José Blanco
Libertarios autoritarios

Una amplia proporción de la sociedad mexicana vive una gran juerga de libertades, mientras en el alma de los mexicanos habita aún una terca veta autoritaria heredada por la historia. Esta sociedad es hija del autoritarismo brutal de las culturas indígenas precortesianas, del autoritarismo brutal de los colonizadores, del autoritarismo de los bandos que en el XIX querían cada uno para sí el poder de un Estado que había que construir, del autoritarismo del Estado oligárquico, del autoritarismo del Estado revolucionario. Esa historia hizo familias organizadas en la opresión ejercida por unos padres autócratas sobre unos hijos sometidos, mismos que un día fueron padres y repitieron puntualmente la lección aprendida (como en todo, se sabe, hay grados).

Un segmento creciente de la sociedad a partir de 1968 ha luchado intensamente contra el autoritarismo o, si se prefiere, en pro de ganar espacios de libertad crecientes. Cuando en la lucha por la libertad había unos pocos, identificar al autoritario fue cosa fácil: papá, mamá, el presidente, el gobierno todo en todos sus niveles y posiciones y, en corte transversal, los hombres con su tiranía sobre las mujeres. Había que cambiar de raíz a la familia tradicional autoritaria (en la que, según un decir de mujeres mexicanas, la mujer decide y el hombre manda). Había que cambiar la política, el gobierno, la educación.

Cuando los pocos se volvieron muchos en reclamo de libertades, el asunto se complicó ad infinitum; el autoritario ya no era tan visible: irremediablemente todos se dieron de frente contra el alma autoritaria de todos, cada uno se topó con el autoritarismo de los demás y su siniestra intolerancia. Todos sufrimos hace tiempo este hecho; los desgarramientos de familias y de amistades, de grupos antes solidarios, de asociaciones, y más, han estado al orden del día. Y lo peor: el autoritarismo puede estar en cualquier parte, excepto en uno mismo.

Continuamos viendo en la figura presidencial a un autoritario. Miembros de todos los partidos ven en muchos de sus dirigentes la personificación del autoritarismo. Los caciques indios y no indios persisten; los Rodríguez Alcaine, también; los Rivera Carrera, no se diga. Los padres autócratas no son una especie en extinción. Prosigue en general el predominio de varones sobre mujeres. Sigue siendo un placer malsano de muchos mexicanos y mexicanas poder imponer la voluntad propia al otro o a los otros. Y todos queremos fulminar al autoritario (lo cual implicaría la autofulminación).

La ciega lucha contra nuestro propio autoritarismo, en la forma en gran medida de todos contra todos, es parte del desbarajuste social y político en el que nos ahogamos.

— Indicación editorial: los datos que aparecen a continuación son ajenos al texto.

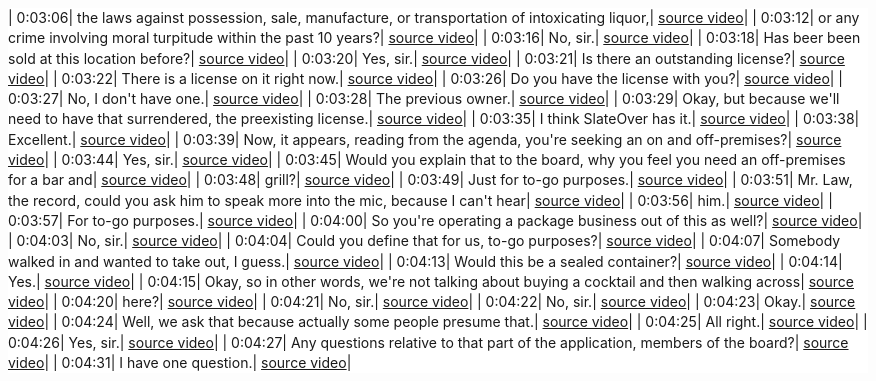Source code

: | 0:03:06| the laws against possession, sale, manufacture, or transportation of intoxicating liquor,| [source video](https://archive.org/details/cocom090622part1?start=186)|
| 0:03:12| or any crime involving moral turpitude within the past 10 years?| [source video](https://archive.org/details/cocom090622part1?start=192)|
| 0:03:16| No, sir.| [source video](https://archive.org/details/cocom090622part1?start=196)|
| 0:03:18| Has beer been sold at this location before?| [source video](https://archive.org/details/cocom090622part1?start=198)|
| 0:03:20| Yes, sir.| [source video](https://archive.org/details/cocom090622part1?start=200)|
| 0:03:21| Is there an outstanding license?| [source video](https://archive.org/details/cocom090622part1?start=201)|
| 0:03:22| There is a license on it right now.| [source video](https://archive.org/details/cocom090622part1?start=202)|
| 0:03:26| Do you have the license with you?| [source video](https://archive.org/details/cocom090622part1?start=206)|
| 0:03:27| No, I don't have one.| [source video](https://archive.org/details/cocom090622part1?start=207)|
| 0:03:28| The previous owner.| [source video](https://archive.org/details/cocom090622part1?start=208)|
| 0:03:29| Okay, but because we'll need to have that surrendered, the preexisting license.| [source video](https://archive.org/details/cocom090622part1?start=209)|
| 0:03:35| I think SlateOver has it.| [source video](https://archive.org/details/cocom090622part1?start=215)|
| 0:03:38| Excellent.| [source video](https://archive.org/details/cocom090622part1?start=218)|
| 0:03:39| Now, it appears, reading from the agenda, you're seeking an on and off-premises?| [source video](https://archive.org/details/cocom090622part1?start=219)|
| 0:03:44| Yes, sir.| [source video](https://archive.org/details/cocom090622part1?start=224)|
| 0:03:45| Would you explain that to the board, why you feel you need an off-premises for a bar and| [source video](https://archive.org/details/cocom090622part1?start=225)|
| 0:03:48| grill?| [source video](https://archive.org/details/cocom090622part1?start=228)|
| 0:03:49| Just for to-go purposes.| [source video](https://archive.org/details/cocom090622part1?start=229)|
| 0:03:51| Mr. Law, the record, could you ask him to speak more into the mic, because I can't hear| [source video](https://archive.org/details/cocom090622part1?start=231)|
| 0:03:56| him.| [source video](https://archive.org/details/cocom090622part1?start=236)|
| 0:03:57| For to-go purposes.| [source video](https://archive.org/details/cocom090622part1?start=237)|
| 0:04:00| So you're operating a package business out of this as well?| [source video](https://archive.org/details/cocom090622part1?start=240)|
| 0:04:03| No, sir.| [source video](https://archive.org/details/cocom090622part1?start=243)|
| 0:04:04| Could you define that for us, to-go purposes?| [source video](https://archive.org/details/cocom090622part1?start=244)|
| 0:04:07| Somebody walked in and wanted to take out, I guess.| [source video](https://archive.org/details/cocom090622part1?start=247)|
| 0:04:13| Would this be a sealed container?| [source video](https://archive.org/details/cocom090622part1?start=253)|
| 0:04:14| Yes.| [source video](https://archive.org/details/cocom090622part1?start=254)|
| 0:04:15| Okay, so in other words, we're not talking about buying a cocktail and then walking across| [source video](https://archive.org/details/cocom090622part1?start=255)|
| 0:04:20| here?| [source video](https://archive.org/details/cocom090622part1?start=260)|
| 0:04:21| No, sir.| [source video](https://archive.org/details/cocom090622part1?start=261)|
| 0:04:22| No, sir.| [source video](https://archive.org/details/cocom090622part1?start=262)|
| 0:04:23| Okay.| [source video](https://archive.org/details/cocom090622part1?start=263)|
| 0:04:24| Well, we ask that because actually some people presume that.| [source video](https://archive.org/details/cocom090622part1?start=264)|
| 0:04:25| All right.| [source video](https://archive.org/details/cocom090622part1?start=265)|
| 0:04:26| Yes, sir.| [source video](https://archive.org/details/cocom090622part1?start=266)|
| 0:04:27| Any questions relative to that part of the application, members of the board?| [source video](https://archive.org/details/cocom090622part1?start=267)|
| 0:04:31| I have one question.| [source video](https://archive.org/details/cocom090622part1?start=271)|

Nada cambiará, empero, en tanto no reconozcamos con naturalidad el derecho a la libertad de todos los demás y el no derecho de todos a impedir el libre despliegue de los atributos humanos de todo mundo: el derecho a pensar, a decir, a actuar, a asociarse, a realizar cualquier actividad autorizada o no prohibida por la ley.

Saludo con efusividad el valor y la honestidad del Partido Acción Nacional por atreverse a usar --en este clima irrespirable-- su derecho a la libertad de opinión y hacer entrega al Senado de una iniciativa de reformas relativas a los derechos de las comunidades indígenas de este país, que no puede sino ser congruente con sus principios (como dice Marcos, ``uno es el que es y no puede ser otra cosa''). Saludo también la iniciativa enviada por el gobierno (cuyo contenido me era desconocido al escribir estas líneas). Saludaré igualmente todas las iniciativas enviadas por quien quiera contribuir a solucionar un problema nacional que incluye pero sobrepasa en varios años luz al conflicto representado por las demandas y comportamientos del Ejército Zapatista de Liberación Nacional.

Esas iniciativas, según algunos ciudadanos zapatistas y prozapatistas, confundirán y complicarán más el problema chiapaneco. Creo que eso ocurrirá. Pero la confusión se supera con claridad de conceptos y la complicación es imperioso aceptarla y procesarla, porque hacerlo es parte consustancial de una democracia. Nadie en este país puede callarle la boca a nadie.

Los impulsos autoritarios deben ser echados al baúl de lo inservible, para estar dispuesto a llegar a acuerdos asumiendo que cada comensal a la mesa tiene su propia cabeza. Tratándose de la Constitución Política, todos tenemos vela en ese entierro. Expliquemos nuestros desacuerdos acallando al taimado autoritario que llevamos dentro. Sólo a ese se vale callar: al autoritario propio.